» **Description of the task**: Transcription, pictures excluded: write out the data below exactly.

***** Data section *****

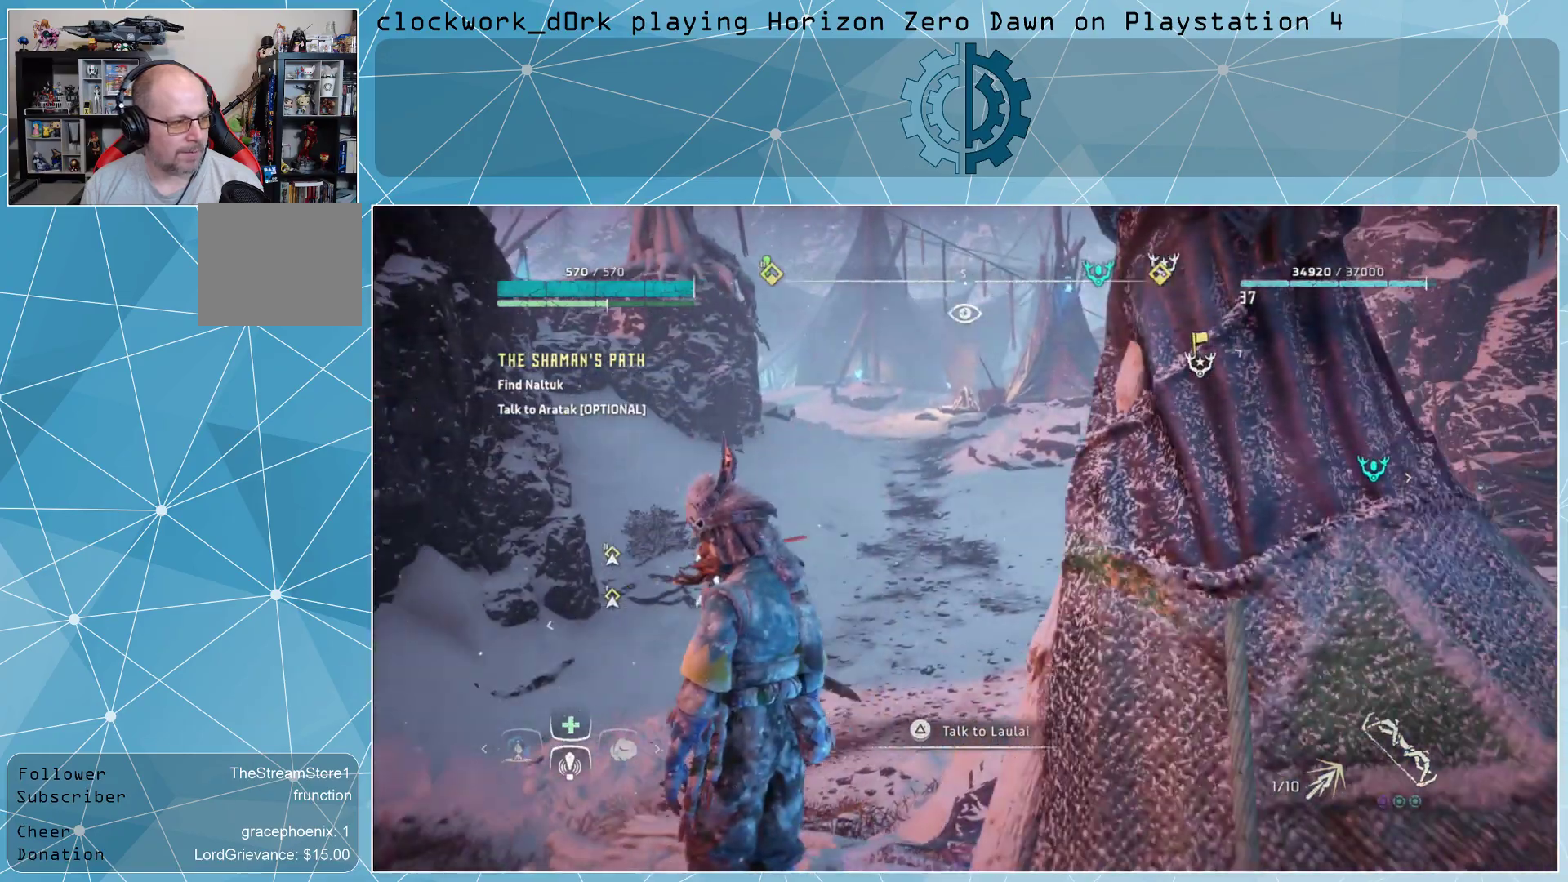
{"buttons": [], "left_stick": "up", "right_stick": "center", "events": [[200, "right_stick", "up-left"], [433, "right_stick", "center"]]}
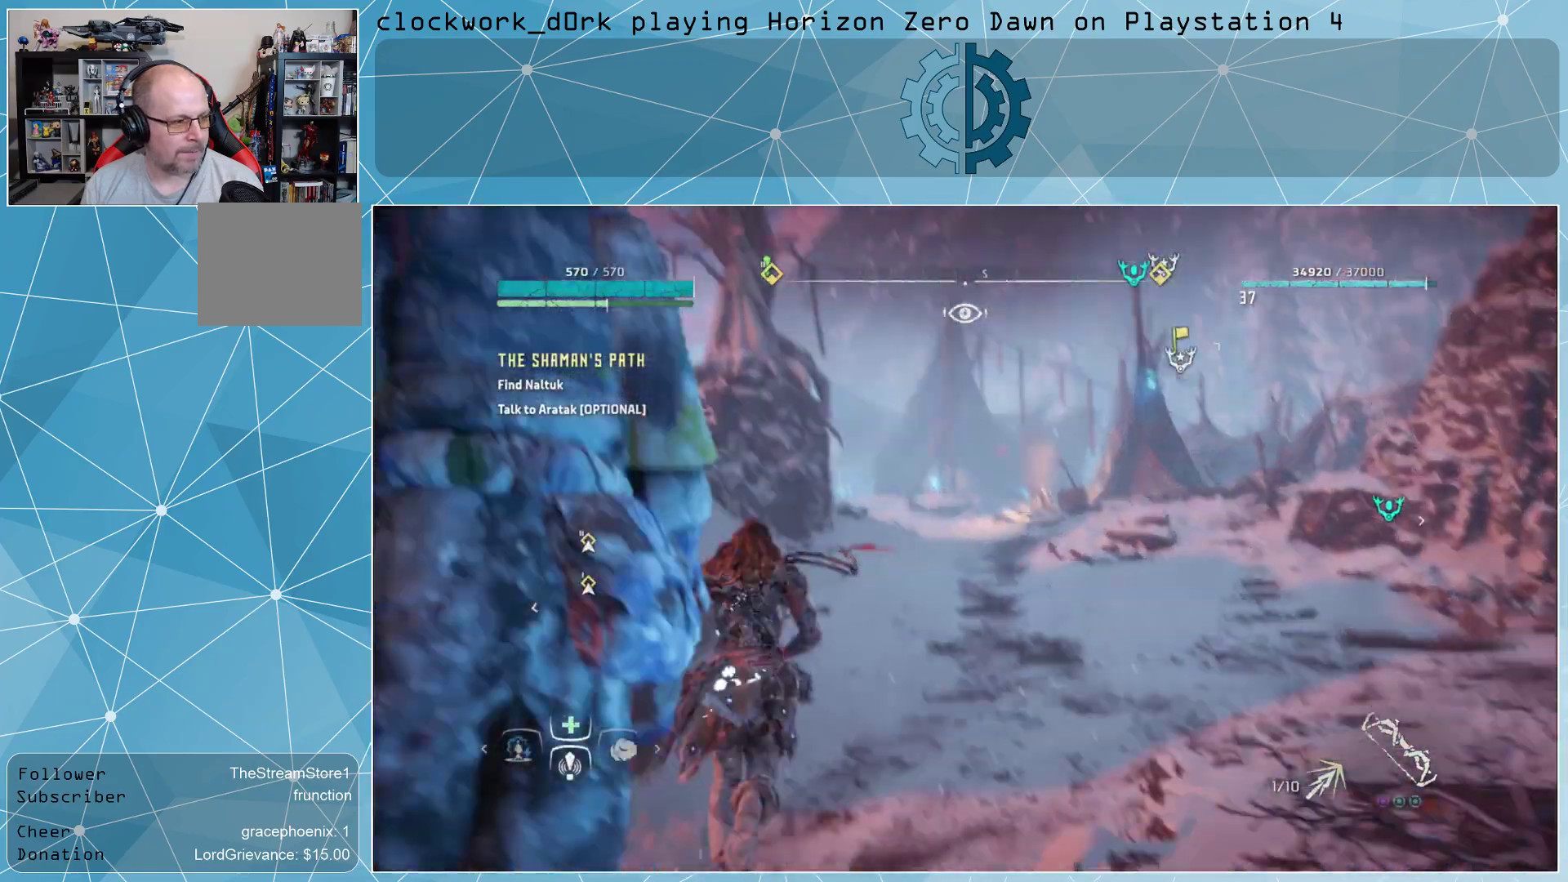
{"buttons": [], "left_stick": "center", "right_stick": "center", "events": [[400, "left_stick", "center"]]}
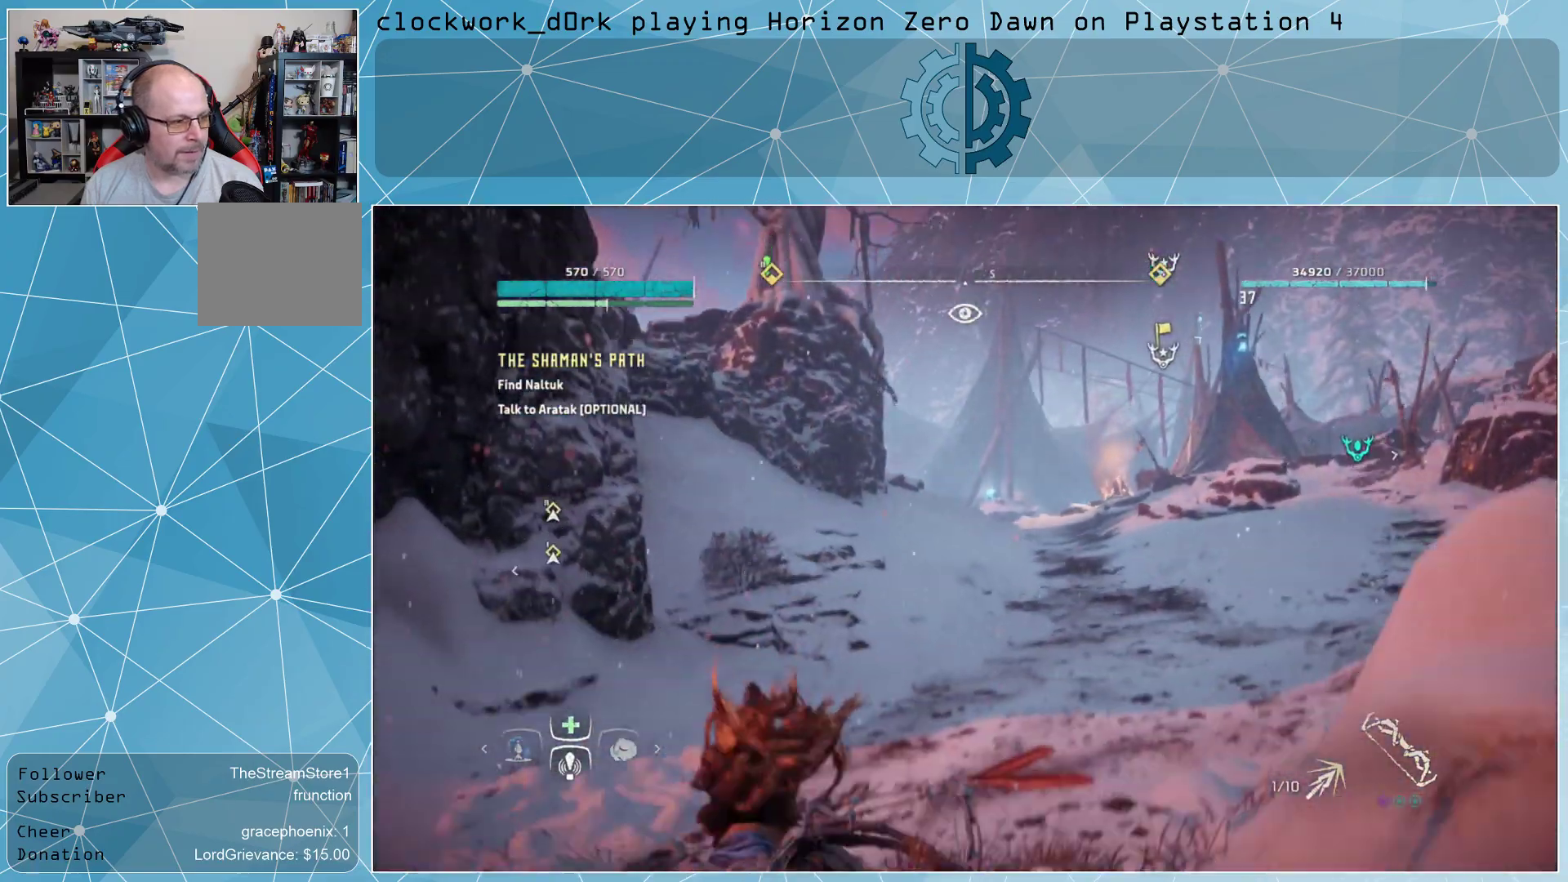
{"buttons": [], "left_stick": "center", "right_stick": "center", "events": [[33, "right_stick", "right"], [233, "right_stick", "center"]]}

*****

» **Written answer**:
{"buttons": [], "left_stick": "up", "right_stick": "center", "events": [[200, "right_stick", "up-left"], [433, "right_stick", "center"]]}
{"buttons": [], "left_stick": "center", "right_stick": "center", "events": [[400, "left_stick", "center"]]}
{"buttons": [], "left_stick": "center", "right_stick": "center", "events": [[33, "right_stick", "right"], [233, "right_stick", "center"]]}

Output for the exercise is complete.